What you will do – Any picture in the material should be left out, while all other lines are copied exactly.

Segment Start: Dataset excerpt

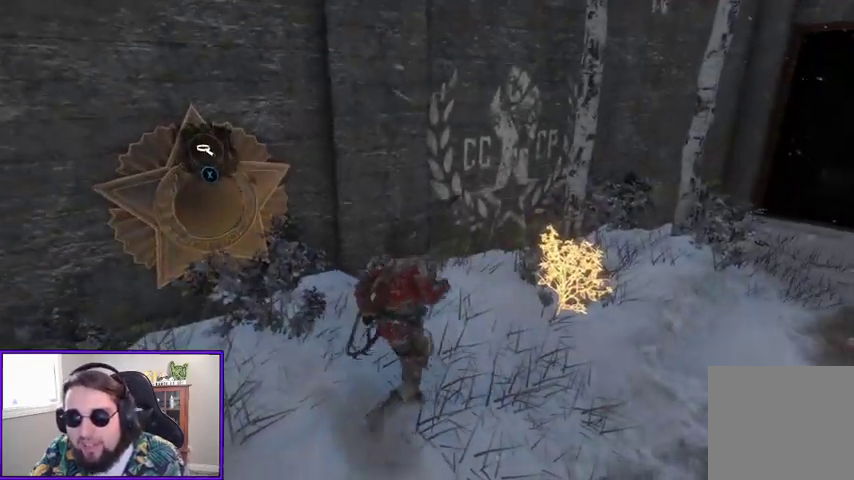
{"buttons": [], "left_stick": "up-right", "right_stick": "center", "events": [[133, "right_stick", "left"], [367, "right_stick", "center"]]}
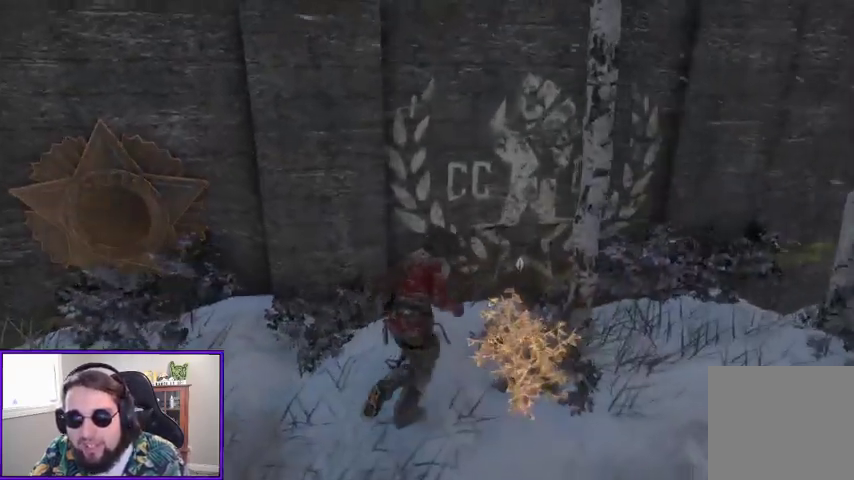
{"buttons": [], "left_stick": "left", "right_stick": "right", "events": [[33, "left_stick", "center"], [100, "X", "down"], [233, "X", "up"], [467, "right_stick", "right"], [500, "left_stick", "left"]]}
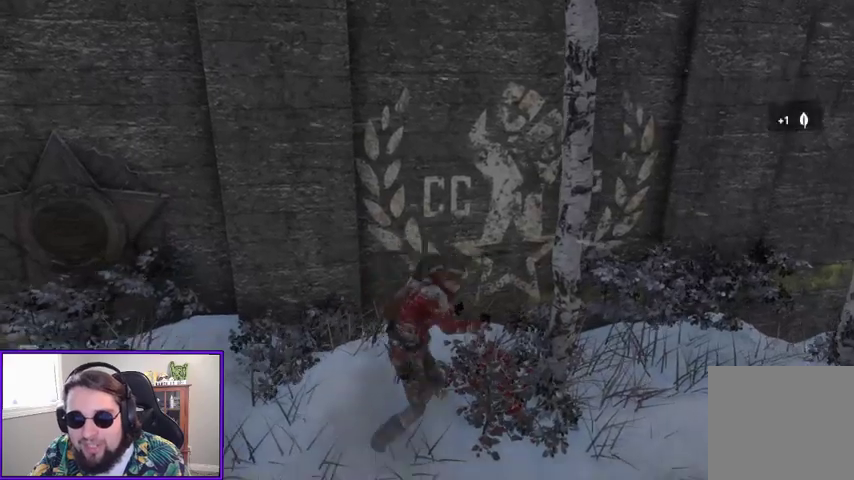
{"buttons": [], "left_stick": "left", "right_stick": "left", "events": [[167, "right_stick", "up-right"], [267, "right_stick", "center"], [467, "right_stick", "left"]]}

Segment End: Dataset excerpt

Response –
{"buttons": [], "left_stick": "up-right", "right_stick": "center", "events": [[133, "right_stick", "left"], [367, "right_stick", "center"]]}
{"buttons": [], "left_stick": "left", "right_stick": "right", "events": [[33, "left_stick", "center"], [100, "X", "down"], [233, "X", "up"], [467, "right_stick", "right"], [500, "left_stick", "left"]]}
{"buttons": [], "left_stick": "left", "right_stick": "left", "events": [[167, "right_stick", "up-right"], [267, "right_stick", "center"], [467, "right_stick", "left"]]}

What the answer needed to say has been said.